— START OF EXCERPT PROVIDED —

# "Nude Woman with Rubik's Cube" - Ebay Bin $400,000



## jonny guitar (Jan 31, 2008)

guess you would need to be a very passionate fan of the cube and maybe Picasso to hit the Buy it Now on this auction.

http://cgi.ebay.ca/NUDE-WOMAN-WITH-RUBIKS-CUBE-ORIGINAL-ANTHONY-FALBO_W0QQitemZ370018762846QQihZ024QQcategoryZ20135QQssPageNameZWDVWQQrdZ1QQcmdZViewItem


----------



## Dene (Jan 31, 2008)

Wow, I have always hated abstract art. Way to ruin the genius cube!


----------



## ShadenSmith (Jan 31, 2008)

400K.

Wow.


----------



## Rama (Jan 31, 2008)

They should pay me 400k for hanging it up in my room.


----------



## Jason Baum (Feb 2, 2008)

Wow... some of his other paintings on ebay are listed at near 2 million dollars.


----------



## Harris Chan (Feb 5, 2008)

Stupid abstract art lol I've always wondered why such a painting that a child can paint is worth so much thesedays. What happened to these realistic painting like the renaissance style?


----------



## Dene (Feb 5, 2008)

You see, the problem came along when a few guys thought that they were making art by screwing up their paintings. Then a few other guys came along and pretended to understand. This extended a bit, until nowadays, where there is a small population of people who think that what they're looking at is art, and use it to make themselves look smart, when really what they're looking at is crap. The rest of us think they're all stupid, but they're all lost in their little world. It's only a craze, it will die out in the years to come...

— END OF EXCERPT PROVIDED —
— START OF DATASET RECORDS —

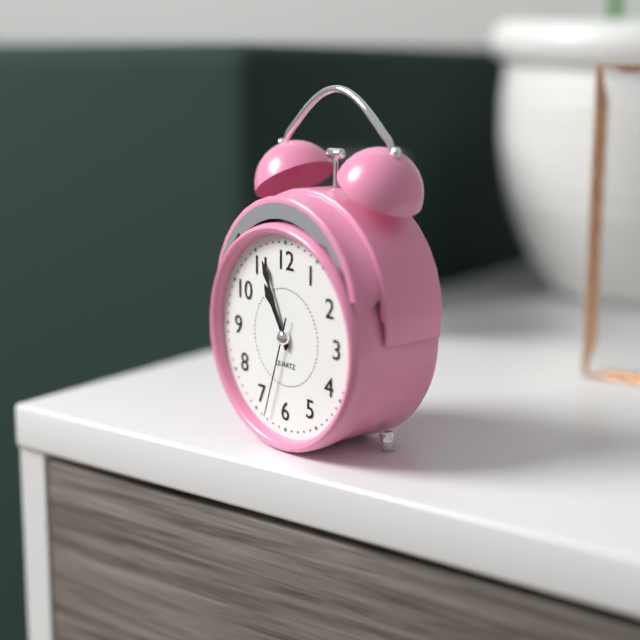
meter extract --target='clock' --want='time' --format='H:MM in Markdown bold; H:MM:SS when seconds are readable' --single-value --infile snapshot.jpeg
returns **10:56:33**
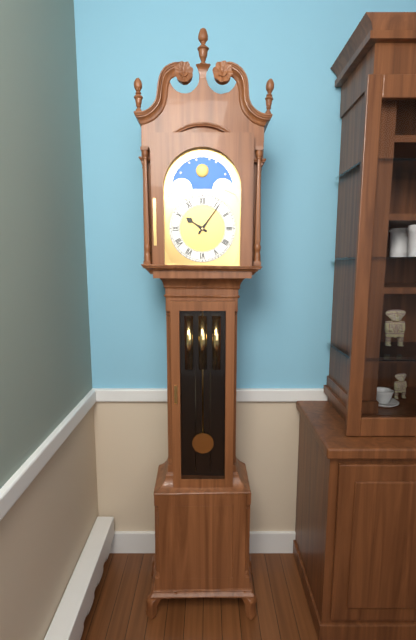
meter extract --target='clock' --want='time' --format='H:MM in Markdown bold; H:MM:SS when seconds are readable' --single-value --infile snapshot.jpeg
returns **10:06**
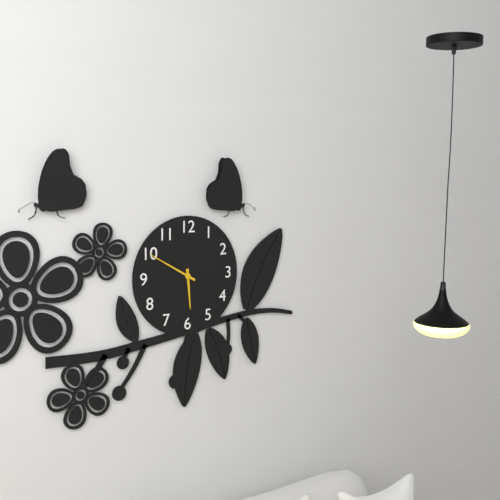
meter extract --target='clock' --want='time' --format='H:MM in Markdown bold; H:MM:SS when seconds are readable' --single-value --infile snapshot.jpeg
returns **5:50**
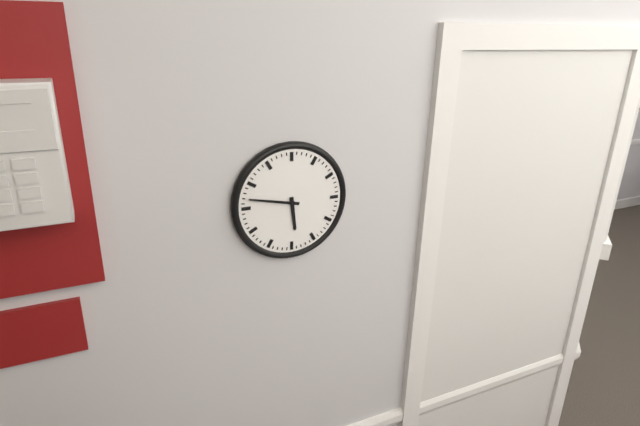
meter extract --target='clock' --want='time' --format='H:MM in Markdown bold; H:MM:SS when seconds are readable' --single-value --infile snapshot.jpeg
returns **5:47**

— END OF DATASET RECORDS —

TASKS TO CARRY OUT
A: List the usernames of everyone who posts in the forum thread about the Rubik's cube painting, naming each person once.
B: For the forum thread about the Rubik's cube painting, say whether each statement agrees with it, answering yes or no and quoting the words that decide: (i) The painting's Buy It Now price is $400,000. (ii) Jason Baum says some of the artist's other paintings on eBay are listed at near 2 million dollars. (iii) Dene's first post praises abstract art.
C: Carry on the forum thread about the Rubik's cube painting from where it stops.
The rows come from a source separate from the forum thread.

EXPECTED RESULTS
A: jonny guitar, Dene, ShadenSmith, Rama, Jason Baum, Harris Chan

B:
(i) Yes: "Ebay Bin $400,000"
(ii) Yes: "some of his other paintings on ebay are listed at near 2 million dollars"
(iii) No: "Wow, I have always hated abstract art."

C:
----------



## ShadenSmith (Feb 5, 2008)

I partially agree. I respect Picasso a lot because he could also paint very realistic portraits as well, but chose to paint abstract. I see it all as a matter of self-discipline and an abstract sense of beauty. 

Of course that doesn't apply to artists who just can't paint anything else (me, for example).


----------



## darkzelkova (Feb 5, 2008)

Dene said:


> You see, the problem came along when a few guys thought that they were making art by screwing up their paintings. Then a few other guys came along and pretended to understand. This extended a bit, until nowadays, where there is a small population of people who think that what they're looking at is art, and use it to make themselves look smart, when really what they're looking at is crap. The rest of us think they're all stupid, but they're all lost in their little world. It's only a craze, it will die out in the years to come...



I have to agree with you. I simply CANNOT disagree with that statement.


----------



## Dene (Feb 5, 2008)

ShadenSmith said:


> I partially agree. I respect Picasso a lot because he could also paint very realistic portraits as well, but chose to paint abstract. I see it all as a matter of self-discipline and an abstract sense of beauty.
> 
> Of course that doesn't apply to artists who just can't paint anything else (me, for example).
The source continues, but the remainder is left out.